'''

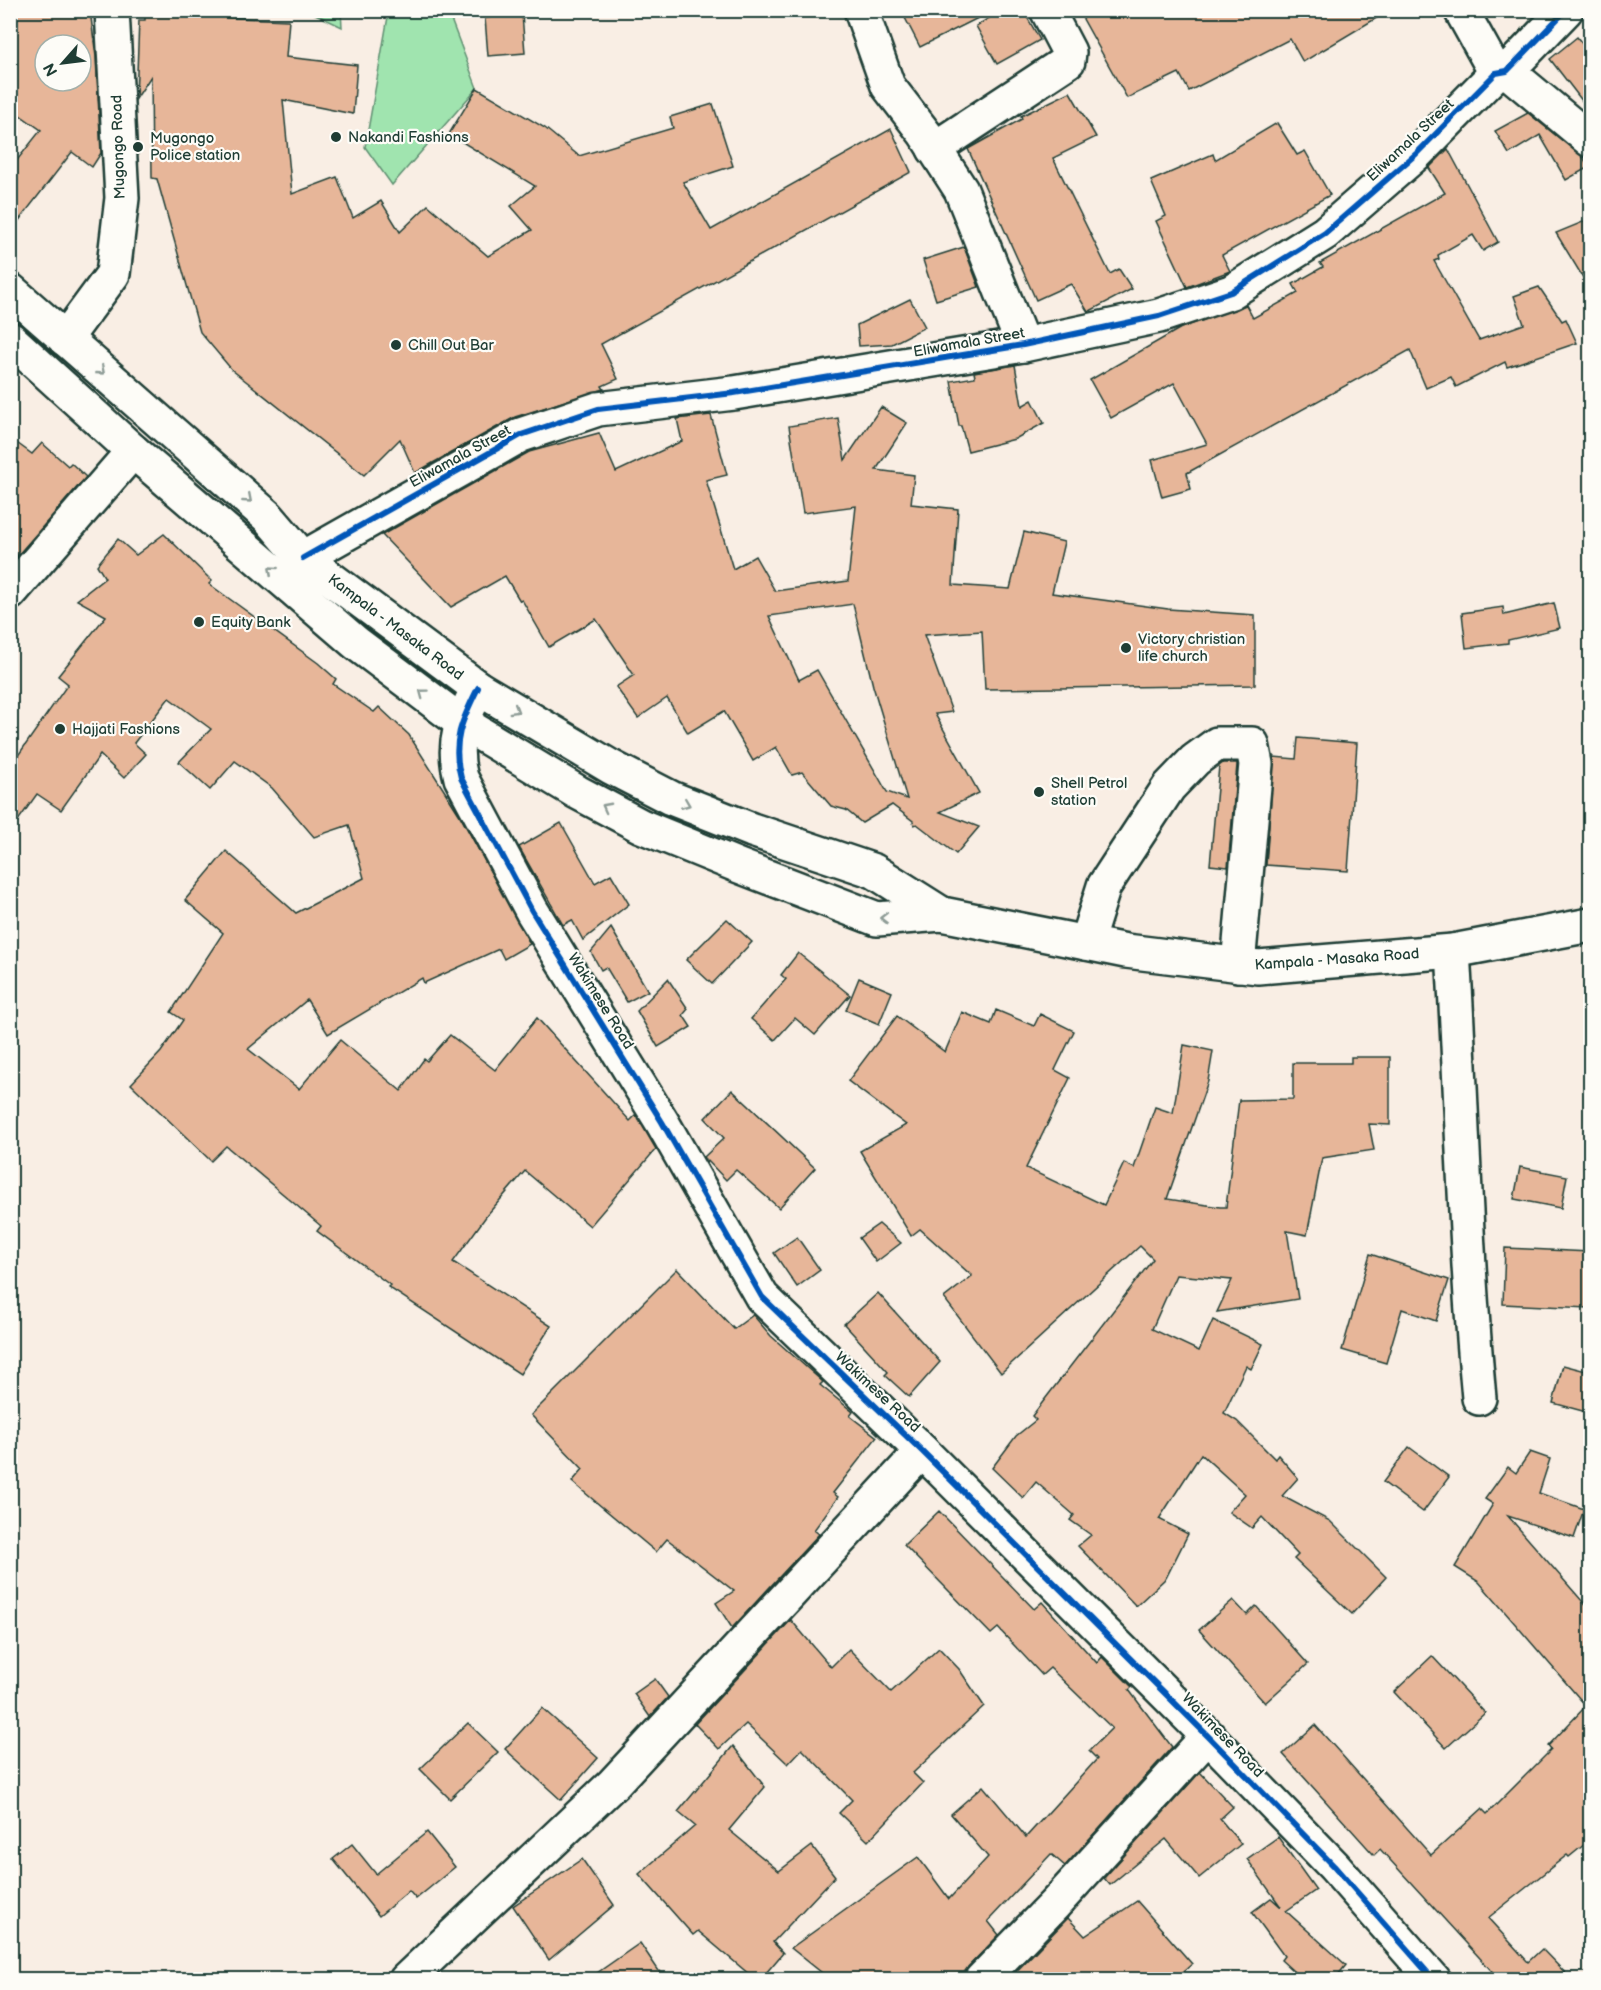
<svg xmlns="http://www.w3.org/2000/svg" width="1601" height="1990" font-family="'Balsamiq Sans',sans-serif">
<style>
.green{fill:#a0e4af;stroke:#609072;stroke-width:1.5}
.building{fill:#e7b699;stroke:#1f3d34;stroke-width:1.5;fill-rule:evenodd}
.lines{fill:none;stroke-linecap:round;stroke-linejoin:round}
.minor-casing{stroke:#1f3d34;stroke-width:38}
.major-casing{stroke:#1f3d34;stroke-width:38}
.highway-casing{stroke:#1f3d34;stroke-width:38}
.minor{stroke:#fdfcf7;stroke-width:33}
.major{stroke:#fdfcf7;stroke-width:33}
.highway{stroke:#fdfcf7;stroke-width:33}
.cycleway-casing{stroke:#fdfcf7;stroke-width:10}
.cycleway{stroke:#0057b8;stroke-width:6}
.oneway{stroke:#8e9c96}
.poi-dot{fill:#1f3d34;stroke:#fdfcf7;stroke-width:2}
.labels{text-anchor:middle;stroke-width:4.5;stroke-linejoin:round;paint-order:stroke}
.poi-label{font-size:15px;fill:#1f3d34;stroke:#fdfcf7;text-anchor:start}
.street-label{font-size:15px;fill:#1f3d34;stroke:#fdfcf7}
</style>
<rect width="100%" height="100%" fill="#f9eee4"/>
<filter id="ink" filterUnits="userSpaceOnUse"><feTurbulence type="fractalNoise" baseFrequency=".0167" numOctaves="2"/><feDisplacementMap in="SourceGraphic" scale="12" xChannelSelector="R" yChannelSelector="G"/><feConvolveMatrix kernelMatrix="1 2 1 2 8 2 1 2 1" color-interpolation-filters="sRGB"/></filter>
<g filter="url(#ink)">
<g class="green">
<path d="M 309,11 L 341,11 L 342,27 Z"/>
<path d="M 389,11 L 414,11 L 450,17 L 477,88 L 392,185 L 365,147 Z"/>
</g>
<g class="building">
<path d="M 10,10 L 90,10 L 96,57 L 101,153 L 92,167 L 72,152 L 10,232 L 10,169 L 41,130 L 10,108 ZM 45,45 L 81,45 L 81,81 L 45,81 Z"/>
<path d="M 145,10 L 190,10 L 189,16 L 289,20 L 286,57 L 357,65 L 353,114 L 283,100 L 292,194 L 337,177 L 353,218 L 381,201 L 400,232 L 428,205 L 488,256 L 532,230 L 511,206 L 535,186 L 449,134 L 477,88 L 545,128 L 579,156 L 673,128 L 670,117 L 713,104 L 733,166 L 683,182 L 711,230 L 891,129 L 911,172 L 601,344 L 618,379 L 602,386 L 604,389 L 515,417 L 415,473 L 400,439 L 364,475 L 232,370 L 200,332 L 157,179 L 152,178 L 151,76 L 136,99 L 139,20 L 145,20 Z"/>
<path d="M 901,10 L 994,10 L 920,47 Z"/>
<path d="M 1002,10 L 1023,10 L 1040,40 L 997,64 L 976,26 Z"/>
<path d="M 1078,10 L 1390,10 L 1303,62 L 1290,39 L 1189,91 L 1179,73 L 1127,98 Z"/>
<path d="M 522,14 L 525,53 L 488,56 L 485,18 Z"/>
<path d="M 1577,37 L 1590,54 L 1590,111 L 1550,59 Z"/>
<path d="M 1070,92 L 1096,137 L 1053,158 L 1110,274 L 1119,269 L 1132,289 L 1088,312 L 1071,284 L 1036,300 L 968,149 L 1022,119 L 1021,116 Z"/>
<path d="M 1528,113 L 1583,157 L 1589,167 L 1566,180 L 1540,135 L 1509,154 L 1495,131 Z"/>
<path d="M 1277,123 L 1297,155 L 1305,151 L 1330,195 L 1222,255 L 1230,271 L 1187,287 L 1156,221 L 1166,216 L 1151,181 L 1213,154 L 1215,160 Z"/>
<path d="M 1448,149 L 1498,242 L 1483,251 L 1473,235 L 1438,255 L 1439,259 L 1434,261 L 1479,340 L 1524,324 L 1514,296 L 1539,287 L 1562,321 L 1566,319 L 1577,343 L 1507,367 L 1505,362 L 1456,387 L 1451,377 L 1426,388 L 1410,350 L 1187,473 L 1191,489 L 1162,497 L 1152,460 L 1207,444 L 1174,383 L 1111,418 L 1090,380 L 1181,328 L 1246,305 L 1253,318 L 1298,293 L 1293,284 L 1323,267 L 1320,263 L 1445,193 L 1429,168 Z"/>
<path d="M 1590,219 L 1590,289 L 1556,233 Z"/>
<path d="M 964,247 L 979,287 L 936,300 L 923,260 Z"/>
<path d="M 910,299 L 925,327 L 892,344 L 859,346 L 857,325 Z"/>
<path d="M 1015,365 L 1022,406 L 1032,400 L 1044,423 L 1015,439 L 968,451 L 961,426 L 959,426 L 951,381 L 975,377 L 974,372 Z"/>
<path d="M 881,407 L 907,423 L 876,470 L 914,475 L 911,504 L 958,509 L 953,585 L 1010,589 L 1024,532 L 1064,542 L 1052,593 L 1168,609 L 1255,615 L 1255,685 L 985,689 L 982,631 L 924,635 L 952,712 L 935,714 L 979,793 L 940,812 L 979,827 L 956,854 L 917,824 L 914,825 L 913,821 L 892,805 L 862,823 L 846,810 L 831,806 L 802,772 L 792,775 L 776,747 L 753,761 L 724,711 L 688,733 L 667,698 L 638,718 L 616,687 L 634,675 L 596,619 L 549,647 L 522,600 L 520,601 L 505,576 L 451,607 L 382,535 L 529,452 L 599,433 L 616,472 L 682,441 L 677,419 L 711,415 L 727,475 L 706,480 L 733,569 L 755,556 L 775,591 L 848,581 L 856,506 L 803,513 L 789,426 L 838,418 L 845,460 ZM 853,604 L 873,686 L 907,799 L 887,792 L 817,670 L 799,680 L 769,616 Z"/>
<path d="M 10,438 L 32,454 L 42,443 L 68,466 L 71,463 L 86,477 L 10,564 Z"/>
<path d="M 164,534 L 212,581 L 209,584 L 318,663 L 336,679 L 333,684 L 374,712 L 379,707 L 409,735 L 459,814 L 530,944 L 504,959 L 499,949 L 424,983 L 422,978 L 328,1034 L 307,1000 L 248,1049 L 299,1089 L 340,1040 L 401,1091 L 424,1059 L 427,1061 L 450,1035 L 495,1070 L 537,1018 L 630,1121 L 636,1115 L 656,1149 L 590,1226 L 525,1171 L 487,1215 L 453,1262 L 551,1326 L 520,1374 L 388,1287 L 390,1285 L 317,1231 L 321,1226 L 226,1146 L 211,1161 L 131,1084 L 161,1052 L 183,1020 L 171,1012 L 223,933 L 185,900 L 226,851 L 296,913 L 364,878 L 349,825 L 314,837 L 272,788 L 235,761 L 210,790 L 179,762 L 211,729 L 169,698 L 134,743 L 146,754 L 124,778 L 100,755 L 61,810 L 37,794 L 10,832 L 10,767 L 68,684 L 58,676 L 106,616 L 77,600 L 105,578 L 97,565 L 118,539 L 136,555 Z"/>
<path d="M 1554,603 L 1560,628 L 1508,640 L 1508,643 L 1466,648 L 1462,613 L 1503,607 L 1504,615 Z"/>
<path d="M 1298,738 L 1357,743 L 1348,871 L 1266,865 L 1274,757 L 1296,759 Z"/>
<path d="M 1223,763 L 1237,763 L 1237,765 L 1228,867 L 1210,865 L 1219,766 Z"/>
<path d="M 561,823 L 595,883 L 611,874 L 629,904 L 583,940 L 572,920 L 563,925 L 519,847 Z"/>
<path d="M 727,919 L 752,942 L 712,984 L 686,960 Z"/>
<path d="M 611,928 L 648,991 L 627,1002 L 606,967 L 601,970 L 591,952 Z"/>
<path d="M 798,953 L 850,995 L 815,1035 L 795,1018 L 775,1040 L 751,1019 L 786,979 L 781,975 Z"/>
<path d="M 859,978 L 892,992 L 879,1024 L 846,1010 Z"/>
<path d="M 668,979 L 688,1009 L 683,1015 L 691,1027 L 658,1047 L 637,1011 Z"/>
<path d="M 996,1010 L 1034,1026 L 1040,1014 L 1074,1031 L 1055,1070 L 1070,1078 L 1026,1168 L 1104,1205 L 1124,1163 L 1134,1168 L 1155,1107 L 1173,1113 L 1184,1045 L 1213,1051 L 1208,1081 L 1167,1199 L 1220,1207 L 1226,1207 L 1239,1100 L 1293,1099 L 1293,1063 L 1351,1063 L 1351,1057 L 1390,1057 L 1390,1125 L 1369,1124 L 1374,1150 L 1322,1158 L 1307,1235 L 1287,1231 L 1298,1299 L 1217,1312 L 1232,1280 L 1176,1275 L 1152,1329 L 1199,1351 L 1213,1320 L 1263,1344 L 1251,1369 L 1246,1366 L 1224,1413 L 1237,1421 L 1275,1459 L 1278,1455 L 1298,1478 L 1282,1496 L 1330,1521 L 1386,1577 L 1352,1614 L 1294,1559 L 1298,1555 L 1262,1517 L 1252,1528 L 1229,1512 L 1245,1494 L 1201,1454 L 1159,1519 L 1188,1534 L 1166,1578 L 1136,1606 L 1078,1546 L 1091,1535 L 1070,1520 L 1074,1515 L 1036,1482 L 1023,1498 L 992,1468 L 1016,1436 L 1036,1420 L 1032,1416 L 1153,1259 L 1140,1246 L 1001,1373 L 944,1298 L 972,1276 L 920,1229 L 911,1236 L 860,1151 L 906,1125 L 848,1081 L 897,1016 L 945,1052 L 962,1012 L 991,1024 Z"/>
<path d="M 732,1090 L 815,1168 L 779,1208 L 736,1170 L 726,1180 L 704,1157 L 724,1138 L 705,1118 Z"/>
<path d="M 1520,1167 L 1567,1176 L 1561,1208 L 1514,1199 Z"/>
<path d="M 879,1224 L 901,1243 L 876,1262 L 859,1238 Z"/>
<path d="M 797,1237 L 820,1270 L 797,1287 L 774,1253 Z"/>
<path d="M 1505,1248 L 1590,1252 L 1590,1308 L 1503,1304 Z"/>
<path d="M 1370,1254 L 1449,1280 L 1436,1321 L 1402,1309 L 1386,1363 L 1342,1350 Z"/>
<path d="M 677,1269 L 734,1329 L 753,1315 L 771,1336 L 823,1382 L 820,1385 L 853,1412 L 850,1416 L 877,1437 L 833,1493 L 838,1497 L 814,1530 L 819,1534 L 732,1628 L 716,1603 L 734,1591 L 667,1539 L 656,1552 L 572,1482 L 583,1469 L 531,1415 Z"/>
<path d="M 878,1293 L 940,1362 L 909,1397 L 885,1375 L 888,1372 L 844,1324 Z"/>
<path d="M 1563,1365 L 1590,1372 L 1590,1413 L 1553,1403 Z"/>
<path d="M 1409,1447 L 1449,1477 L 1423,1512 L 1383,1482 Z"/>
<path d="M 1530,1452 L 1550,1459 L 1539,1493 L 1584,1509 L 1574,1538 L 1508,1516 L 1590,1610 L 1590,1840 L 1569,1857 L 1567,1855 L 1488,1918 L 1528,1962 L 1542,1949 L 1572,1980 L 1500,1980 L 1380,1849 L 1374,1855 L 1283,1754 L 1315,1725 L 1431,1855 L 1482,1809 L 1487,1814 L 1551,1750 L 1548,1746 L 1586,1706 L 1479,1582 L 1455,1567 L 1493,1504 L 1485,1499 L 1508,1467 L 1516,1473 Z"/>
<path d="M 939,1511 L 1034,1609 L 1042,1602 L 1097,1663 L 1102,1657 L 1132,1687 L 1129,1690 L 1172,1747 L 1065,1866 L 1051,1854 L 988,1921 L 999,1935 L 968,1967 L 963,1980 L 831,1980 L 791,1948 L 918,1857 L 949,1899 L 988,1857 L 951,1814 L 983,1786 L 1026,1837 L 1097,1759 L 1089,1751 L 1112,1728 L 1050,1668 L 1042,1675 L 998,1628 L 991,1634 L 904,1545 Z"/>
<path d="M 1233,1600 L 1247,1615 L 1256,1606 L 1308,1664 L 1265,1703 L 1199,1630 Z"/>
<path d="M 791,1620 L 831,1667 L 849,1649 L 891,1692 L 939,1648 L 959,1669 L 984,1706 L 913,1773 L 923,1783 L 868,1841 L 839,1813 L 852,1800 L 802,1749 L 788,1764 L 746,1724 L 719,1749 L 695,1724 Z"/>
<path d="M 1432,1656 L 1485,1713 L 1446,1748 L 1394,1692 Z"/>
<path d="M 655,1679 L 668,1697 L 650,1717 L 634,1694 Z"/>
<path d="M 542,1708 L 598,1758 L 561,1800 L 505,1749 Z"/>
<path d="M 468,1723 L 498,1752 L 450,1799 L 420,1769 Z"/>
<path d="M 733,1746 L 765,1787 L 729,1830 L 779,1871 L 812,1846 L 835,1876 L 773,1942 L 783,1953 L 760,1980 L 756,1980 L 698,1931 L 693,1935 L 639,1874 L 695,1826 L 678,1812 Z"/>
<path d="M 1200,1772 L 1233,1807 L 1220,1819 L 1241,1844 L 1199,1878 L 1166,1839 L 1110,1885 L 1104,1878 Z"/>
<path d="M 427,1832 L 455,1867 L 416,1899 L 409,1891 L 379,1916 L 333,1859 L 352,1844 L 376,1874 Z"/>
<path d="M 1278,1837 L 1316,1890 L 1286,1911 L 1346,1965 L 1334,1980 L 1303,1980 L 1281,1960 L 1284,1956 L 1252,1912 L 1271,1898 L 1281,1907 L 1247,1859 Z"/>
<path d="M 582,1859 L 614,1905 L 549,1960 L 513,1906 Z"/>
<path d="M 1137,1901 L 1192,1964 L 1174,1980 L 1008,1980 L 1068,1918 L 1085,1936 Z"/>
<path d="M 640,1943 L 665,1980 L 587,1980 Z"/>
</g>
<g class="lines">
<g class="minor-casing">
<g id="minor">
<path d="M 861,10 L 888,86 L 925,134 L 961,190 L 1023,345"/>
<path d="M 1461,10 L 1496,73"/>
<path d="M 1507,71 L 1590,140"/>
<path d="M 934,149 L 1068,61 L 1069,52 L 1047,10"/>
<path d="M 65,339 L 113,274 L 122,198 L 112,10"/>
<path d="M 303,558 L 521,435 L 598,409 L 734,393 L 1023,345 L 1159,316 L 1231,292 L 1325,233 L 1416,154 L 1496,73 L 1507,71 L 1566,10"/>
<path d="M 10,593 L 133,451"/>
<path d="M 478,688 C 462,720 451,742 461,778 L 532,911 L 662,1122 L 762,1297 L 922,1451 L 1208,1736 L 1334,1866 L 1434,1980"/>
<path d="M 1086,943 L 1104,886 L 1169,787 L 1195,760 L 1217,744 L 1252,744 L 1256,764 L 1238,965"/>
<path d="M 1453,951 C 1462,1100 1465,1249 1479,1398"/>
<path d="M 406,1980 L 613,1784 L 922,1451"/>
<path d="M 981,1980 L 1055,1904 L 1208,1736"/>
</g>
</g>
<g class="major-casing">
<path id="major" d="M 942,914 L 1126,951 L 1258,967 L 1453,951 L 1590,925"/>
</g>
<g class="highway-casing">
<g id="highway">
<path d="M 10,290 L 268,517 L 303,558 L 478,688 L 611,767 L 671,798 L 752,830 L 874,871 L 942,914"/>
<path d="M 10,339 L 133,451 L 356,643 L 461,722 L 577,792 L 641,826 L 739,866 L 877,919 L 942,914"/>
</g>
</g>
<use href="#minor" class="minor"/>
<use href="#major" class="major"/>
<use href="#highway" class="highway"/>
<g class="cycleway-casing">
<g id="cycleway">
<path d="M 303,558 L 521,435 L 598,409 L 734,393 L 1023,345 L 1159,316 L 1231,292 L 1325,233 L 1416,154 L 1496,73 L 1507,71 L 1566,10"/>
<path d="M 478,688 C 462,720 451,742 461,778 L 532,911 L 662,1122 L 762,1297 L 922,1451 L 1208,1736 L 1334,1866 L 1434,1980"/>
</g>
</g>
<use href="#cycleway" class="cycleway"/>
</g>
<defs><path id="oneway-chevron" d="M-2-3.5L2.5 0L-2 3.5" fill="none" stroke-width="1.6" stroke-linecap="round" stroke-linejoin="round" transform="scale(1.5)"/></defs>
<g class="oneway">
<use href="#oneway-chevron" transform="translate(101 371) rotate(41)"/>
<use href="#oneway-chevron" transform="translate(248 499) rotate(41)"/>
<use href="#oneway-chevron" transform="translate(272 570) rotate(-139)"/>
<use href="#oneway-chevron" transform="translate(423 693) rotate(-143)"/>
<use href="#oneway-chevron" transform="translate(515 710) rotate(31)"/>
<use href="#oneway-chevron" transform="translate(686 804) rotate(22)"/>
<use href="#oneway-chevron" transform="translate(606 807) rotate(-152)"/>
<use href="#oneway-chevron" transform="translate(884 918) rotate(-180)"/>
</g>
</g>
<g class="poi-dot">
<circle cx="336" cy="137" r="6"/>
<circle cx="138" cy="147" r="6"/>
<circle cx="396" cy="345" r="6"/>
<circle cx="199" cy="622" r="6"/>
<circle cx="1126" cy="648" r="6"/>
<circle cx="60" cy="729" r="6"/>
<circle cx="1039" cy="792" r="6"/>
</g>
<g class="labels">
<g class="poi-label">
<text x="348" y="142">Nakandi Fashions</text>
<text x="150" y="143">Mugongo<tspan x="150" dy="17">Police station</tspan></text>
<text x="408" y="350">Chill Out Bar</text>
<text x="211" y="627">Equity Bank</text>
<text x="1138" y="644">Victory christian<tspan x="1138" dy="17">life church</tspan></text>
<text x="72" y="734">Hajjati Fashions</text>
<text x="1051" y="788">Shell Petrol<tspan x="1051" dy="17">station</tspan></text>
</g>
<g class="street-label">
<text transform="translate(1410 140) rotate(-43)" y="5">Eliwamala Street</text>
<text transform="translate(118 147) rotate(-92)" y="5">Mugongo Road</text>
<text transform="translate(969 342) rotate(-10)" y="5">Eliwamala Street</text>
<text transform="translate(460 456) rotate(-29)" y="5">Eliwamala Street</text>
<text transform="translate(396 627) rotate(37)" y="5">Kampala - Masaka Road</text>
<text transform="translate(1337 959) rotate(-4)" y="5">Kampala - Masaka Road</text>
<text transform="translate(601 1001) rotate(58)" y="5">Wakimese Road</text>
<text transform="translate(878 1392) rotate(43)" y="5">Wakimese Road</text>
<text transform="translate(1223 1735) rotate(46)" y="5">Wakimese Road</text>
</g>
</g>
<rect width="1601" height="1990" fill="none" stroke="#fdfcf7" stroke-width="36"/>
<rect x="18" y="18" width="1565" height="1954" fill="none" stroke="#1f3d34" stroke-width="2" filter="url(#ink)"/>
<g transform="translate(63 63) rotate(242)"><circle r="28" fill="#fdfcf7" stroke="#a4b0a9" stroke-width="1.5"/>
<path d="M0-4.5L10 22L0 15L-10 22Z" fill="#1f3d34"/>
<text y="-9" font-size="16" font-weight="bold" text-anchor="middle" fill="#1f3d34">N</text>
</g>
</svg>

'''

• [Activity]
Lines in the listing above that contain the word "Masaka" must be copied; leave out the rest.

• [Answer area]
<text transform="translate(396 627) rotate(37)" y="5">Kampala - Masaka Road</text>
<text transform="translate(1337 959) rotate(-4)" y="5">Kampala - Masaka Road</text>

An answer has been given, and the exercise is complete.